Help before diagnosis
To reduce the burning sensation, a woman needs to carefully monitor the hygiene of the genitals, use special means for intimate areas. It is best to choose natural underwear that does not cause excessive sweating and does not compress the skin. With vaginitis, it is worth regularly changing sanitary pads, which will absorb secretions and reduce maceration of the skin around the vulva.
Vaginal burning is often caused by the proliferation of pathogenic microbes. To destroy them, you can irrigate the external genitals of women with a weak solution of chlorhexidine, a decoction of chamomile. It is not recommended to perform vaginal douching without the appointment of a gynecologist. It is impossible to effectively eliminate burning in the perineum area without etiotropic treatment, so a woman should consult a doctor.
With uncomplicated forms of diseases in women, local treatment is often sufficient. Therapeutic measures include the appointment of suppositories with antibacterial or antifungal action, which depends on the etiology of the pathogen. To eliminate discomfort, local baths with disinfectant solutions are shown. Ointments with topical corticosteroids help to stop severe burning and itching.

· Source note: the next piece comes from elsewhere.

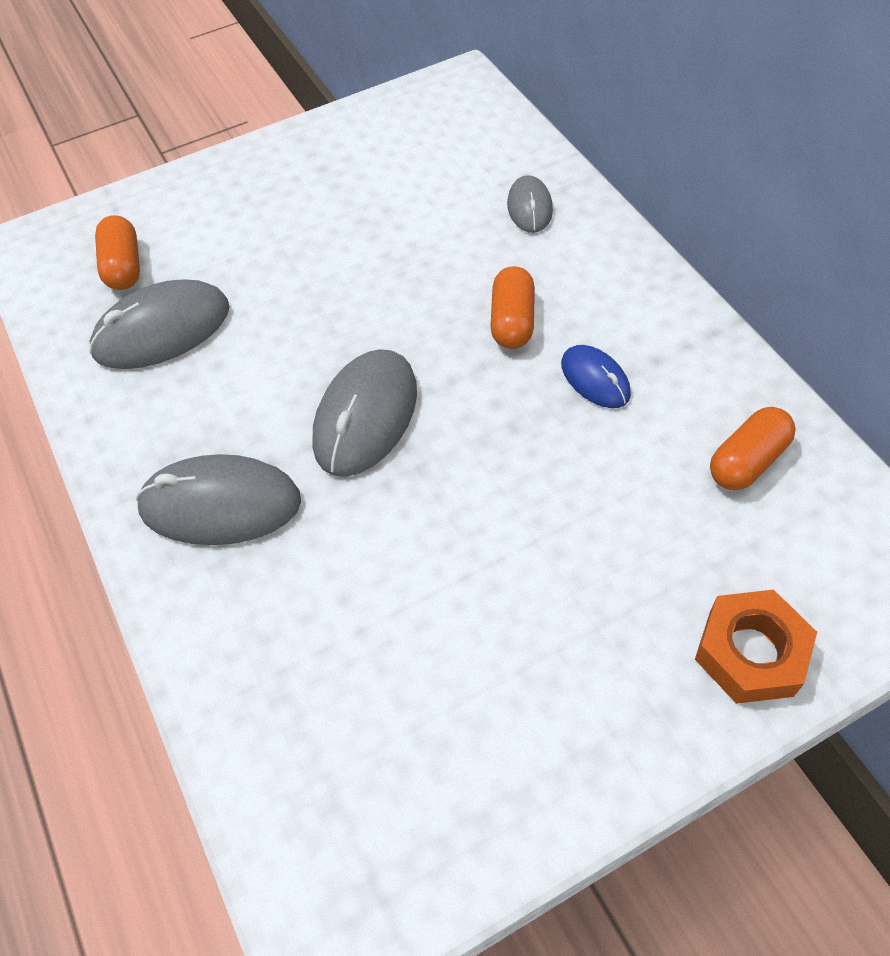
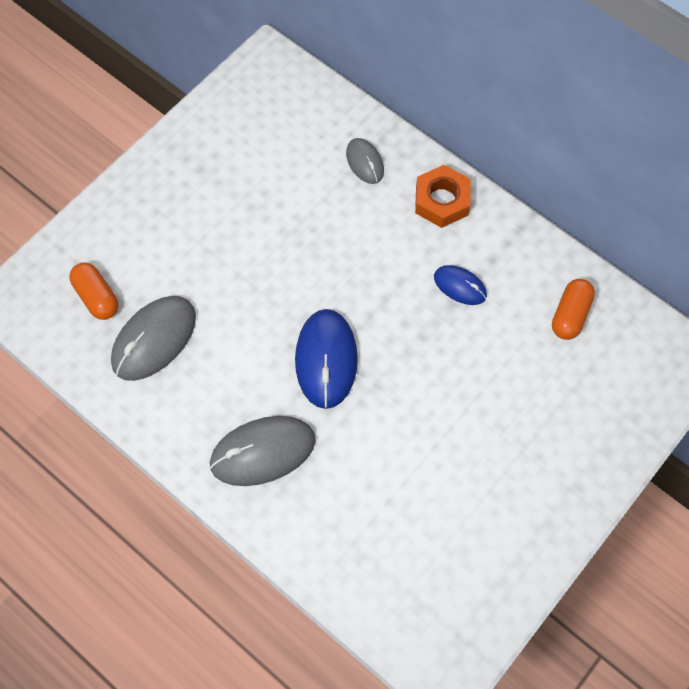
camera: 25 degrees left, 10 degrees up
(366, 416) = (326, 359): grey mouse -> blue mouse
(512, 321) = (390, 258): orange capsule -> none
(750, 652) = (610, 436): orange nut -> orange nut (442, 201)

With specific acute vaginitis, therapy is selected based on the sensitivity of the pathogen: gonorrhea infection is treated with penicillins, tetracyclines, chlamydia and mycoplasma – macrolides, fluoroquinolones, trichomonas – nitroimidazoles. Systemic antimycotics are effective in chronic candidiasis vaginitis. For the treatment of herpes in women, acyclovir group drugs are used.
Gynecological diseases are accompanied by vaginal dysbiosis, which increases burning and discomfort, so pathogenetic treatment is aimed at normalizing the microflora. Vaginal candles with lactobacilli, as well as oral combined probiotics, work effectively. Immunomodulators are recommended for chronic diseases.
Excision of genital warts is carried out for medical and cosmetic reasons. To minimize mucosal damage in women, laser or radio wave removal method is practiced. With the ineffectiveness of conservative treatment of precancerous conditions in modern gynecology, minimally invasive interventions are used: removal of pathological foci by laser, radionoge or cryodestruction. With an extensive process, extirpation of the vulva is recommended.